The Globe and Mail's Dave Leblanc writes about the Artscape Youngplace on Shaw Street, once a school but now an art centre.
A black hole sucks away everything – light, energy, warmth – until nothing remains.
In architecture, an abandoned building performs in much the same way. And, like the ripples from a stone tossed into a pond, repercussions can be large or small based on the size of the black hole building: an empty house, and perhaps a half-block feels it; a 75,000-square-foot school, and a whole community hurts.
Such was the case in 2000, when the Toronto District School Board declared the former Shaw Street School – a handsome, three-storey, cruciform-shaped structure built in 1914 – as “surplus.” Residents on Argyle, Givins, Rebecca, Bruce and Halton streets felt the thrumming void daily.
Luckily, a pulse remained, says Artscape president Celia Smith, as neighbours fought “so strongly” to keep the 1957 addition at the rear of the site in operation, since, “as some of them would say: ‘The heart closes in a community when you close a school like this.’”

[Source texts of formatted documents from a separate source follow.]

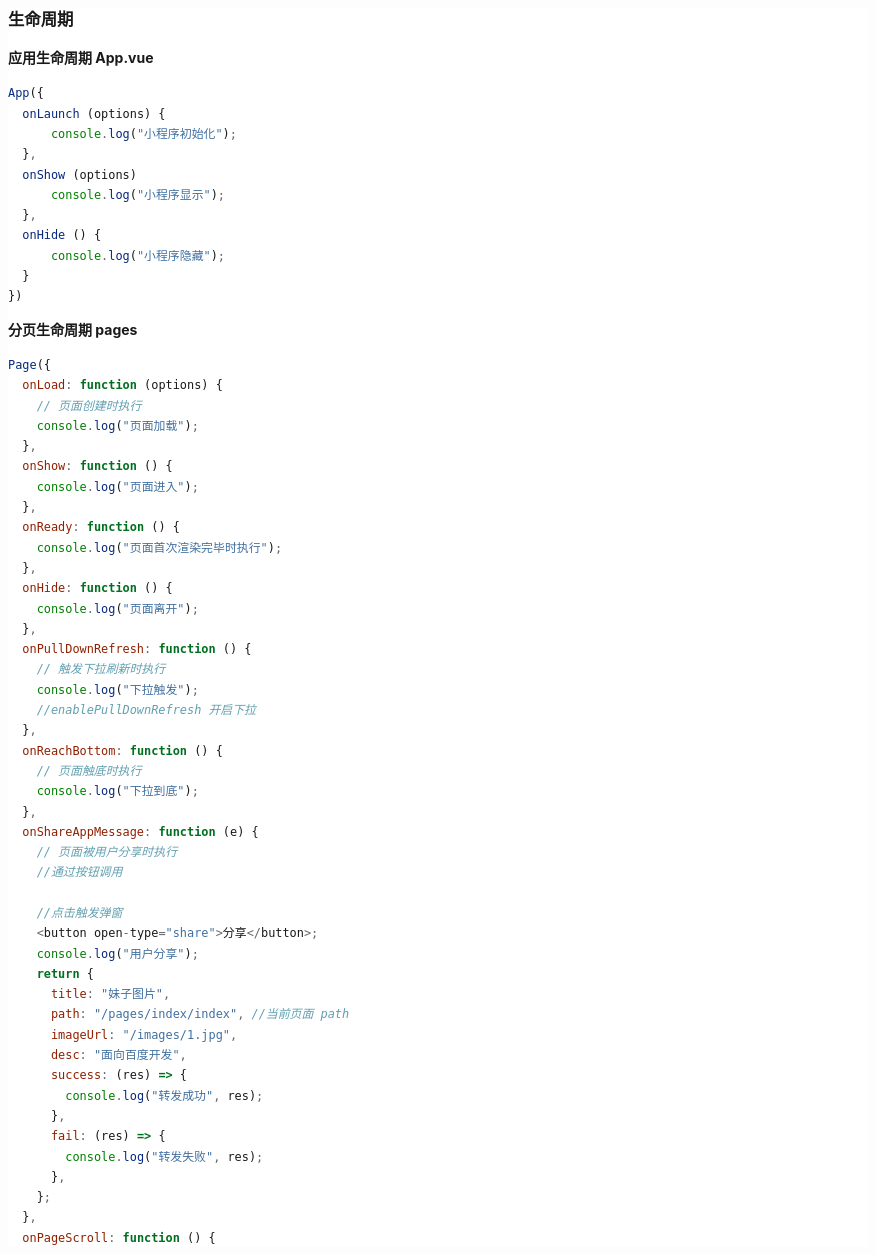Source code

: ### 生命周期

**应用生命周期 App.vue**

```js
App({
  onLaunch (options) {
      console.log("小程序初始化");
  },
  onShow (options)
   	  console.log("小程序显示");
  },
  onHide () {
      console.log("小程序隐藏");
  }
})
```

**分页生命周期 pages**

```js
Page({
  onLoad: function (options) {
    // 页面创建时执行
    console.log("页面加载");
  },
  onShow: function () {
    console.log("页面进入");
  },
  onReady: function () {
    console.log("页面首次渲染完毕时执行");
  },
  onHide: function () {
    console.log("页面离开");
  },
  onPullDownRefresh: function () {
    // 触发下拉刷新时执行
    console.log("下拉触发");
    //enablePullDownRefresh 开启下拉
  },
  onReachBottom: function () {
    // 页面触底时执行
    console.log("下拉到底");
  },
  onShareAppMessage: function (e) {
    // 页面被用户分享时执行
    //通过按钮调用

    //点击触发弹窗
    <button open-type="share">分享</button>;
    console.log("用户分享");
    return {
      title: "妹子图片",
      path: "/pages/index/index", //当前页面 path
      imageUrl: "/images/1.jpg",
      desc: "面向百度开发",
      success: (res) => {
        console.log("转发成功", res);
      },
      fail: (res) => {
        console.log("转发失败", res);
      },
    };
  },
  onPageScroll: function () {
```
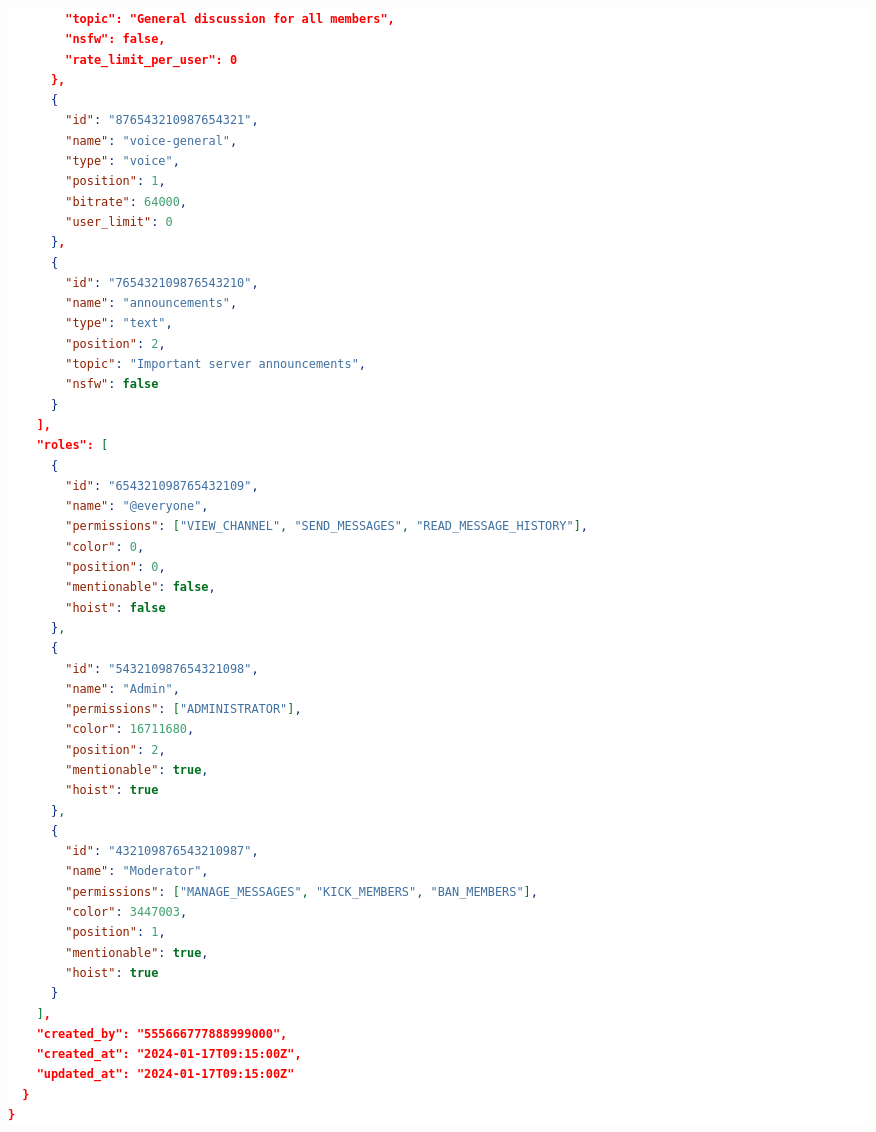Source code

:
 ```json
        "topic": "General discussion for all members",
        "nsfw": false,
        "rate_limit_per_user": 0
      },
      {
        "id": "876543210987654321",
        "name": "voice-general",
        "type": "voice",
        "position": 1,
        "bitrate": 64000,
        "user_limit": 0
      },
      {
        "id": "765432109876543210",
        "name": "announcements",
        "type": "text",
        "position": 2,
        "topic": "Important server announcements",
        "nsfw": false
      }
    ],
    "roles": [
      {
        "id": "654321098765432109",
        "name": "@everyone",
        "permissions": ["VIEW_CHANNEL", "SEND_MESSAGES", "READ_MESSAGE_HISTORY"],
        "color": 0,
        "position": 0,
        "mentionable": false,
        "hoist": false
      },
      {
        "id": "543210987654321098",
        "name": "Admin",
        "permissions": ["ADMINISTRATOR"],
        "color": 16711680,
        "position": 2,
        "mentionable": true,
        "hoist": true
      },
      {
        "id": "432109876543210987",
        "name": "Moderator",
        "permissions": ["MANAGE_MESSAGES", "KICK_MEMBERS", "BAN_MEMBERS"],
        "color": 3447003,
        "position": 1,
        "mentionable": true,
        "hoist": true
      }
    ],
    "created_by": "555666777888999000",
    "created_at": "2024-01-17T09:15:00Z",
    "updated_at": "2024-01-17T09:15:00Z"
  }
}
```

Local resident and architect Chris Radigan and Teeple Architects, his employer, performed the necessary surgery: by removing the bricks-and-mortar umbilical cord between the two buildings, the Givins/Shaw Junior School could continue to enjoy the echo of little footsteps and gleeful shouts against its walls while the old building could be sealed up and given a siphon containing just enough heat to survive.